## Requirement
In the entries that follow, how many lines contain "Приложение"? Please reply with only the number.

Document structure recognition data:
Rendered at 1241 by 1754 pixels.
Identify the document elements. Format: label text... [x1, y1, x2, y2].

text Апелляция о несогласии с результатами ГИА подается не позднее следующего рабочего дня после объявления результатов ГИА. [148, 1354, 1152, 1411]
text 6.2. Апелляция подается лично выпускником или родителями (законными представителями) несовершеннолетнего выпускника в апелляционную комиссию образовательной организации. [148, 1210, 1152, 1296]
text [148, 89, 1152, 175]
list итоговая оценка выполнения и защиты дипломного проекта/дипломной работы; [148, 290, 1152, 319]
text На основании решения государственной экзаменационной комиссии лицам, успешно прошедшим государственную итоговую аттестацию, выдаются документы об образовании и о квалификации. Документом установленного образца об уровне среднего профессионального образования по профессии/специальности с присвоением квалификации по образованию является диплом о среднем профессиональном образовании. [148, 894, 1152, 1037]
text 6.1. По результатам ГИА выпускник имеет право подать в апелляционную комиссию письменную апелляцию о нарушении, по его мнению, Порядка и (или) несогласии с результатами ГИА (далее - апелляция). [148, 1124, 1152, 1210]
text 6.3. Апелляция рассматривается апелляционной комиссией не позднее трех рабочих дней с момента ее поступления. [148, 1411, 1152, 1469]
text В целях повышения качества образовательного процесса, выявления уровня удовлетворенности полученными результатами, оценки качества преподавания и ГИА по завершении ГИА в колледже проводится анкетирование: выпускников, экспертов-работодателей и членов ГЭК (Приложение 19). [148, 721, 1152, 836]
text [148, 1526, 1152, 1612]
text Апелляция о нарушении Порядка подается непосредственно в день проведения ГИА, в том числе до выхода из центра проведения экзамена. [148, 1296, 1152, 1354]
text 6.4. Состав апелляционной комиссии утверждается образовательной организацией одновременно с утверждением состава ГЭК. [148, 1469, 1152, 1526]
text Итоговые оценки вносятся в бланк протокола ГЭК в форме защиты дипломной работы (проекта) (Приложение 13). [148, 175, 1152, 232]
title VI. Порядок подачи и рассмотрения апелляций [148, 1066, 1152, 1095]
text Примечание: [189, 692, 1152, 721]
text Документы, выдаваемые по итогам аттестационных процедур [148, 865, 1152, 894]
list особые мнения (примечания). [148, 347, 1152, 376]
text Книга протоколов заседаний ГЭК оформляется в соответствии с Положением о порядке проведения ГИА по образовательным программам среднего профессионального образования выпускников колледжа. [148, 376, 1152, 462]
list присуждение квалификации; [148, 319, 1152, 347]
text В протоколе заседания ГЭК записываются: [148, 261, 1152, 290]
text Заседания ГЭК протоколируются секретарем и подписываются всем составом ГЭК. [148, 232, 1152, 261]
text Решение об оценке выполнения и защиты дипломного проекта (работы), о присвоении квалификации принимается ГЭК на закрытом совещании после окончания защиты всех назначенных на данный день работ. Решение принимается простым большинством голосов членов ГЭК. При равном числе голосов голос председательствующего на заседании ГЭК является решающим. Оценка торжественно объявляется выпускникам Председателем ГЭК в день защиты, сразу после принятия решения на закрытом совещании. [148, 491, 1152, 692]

## Result for this task
2